====== Material for the task

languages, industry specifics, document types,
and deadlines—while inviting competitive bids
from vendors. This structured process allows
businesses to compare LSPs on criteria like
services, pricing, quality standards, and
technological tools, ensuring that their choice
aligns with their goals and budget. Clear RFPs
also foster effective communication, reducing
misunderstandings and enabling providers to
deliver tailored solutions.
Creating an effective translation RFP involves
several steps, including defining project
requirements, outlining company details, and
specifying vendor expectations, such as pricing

============

Activity >> Copy the stretch from the start of the rows through the line containing "aligns with their", swapping "businesses" for "companies" and leaving everything else unchanged.

Answer to this task >>
languages, industry specifics, document types,
and deadlines—while inviting competitive bids
from vendors. This structured process allows
companies to compare LSPs on criteria like
services, pricing, quality standards, and
technological tools, ensuring that their choice
aligns with their goals and budget. Clear RFPs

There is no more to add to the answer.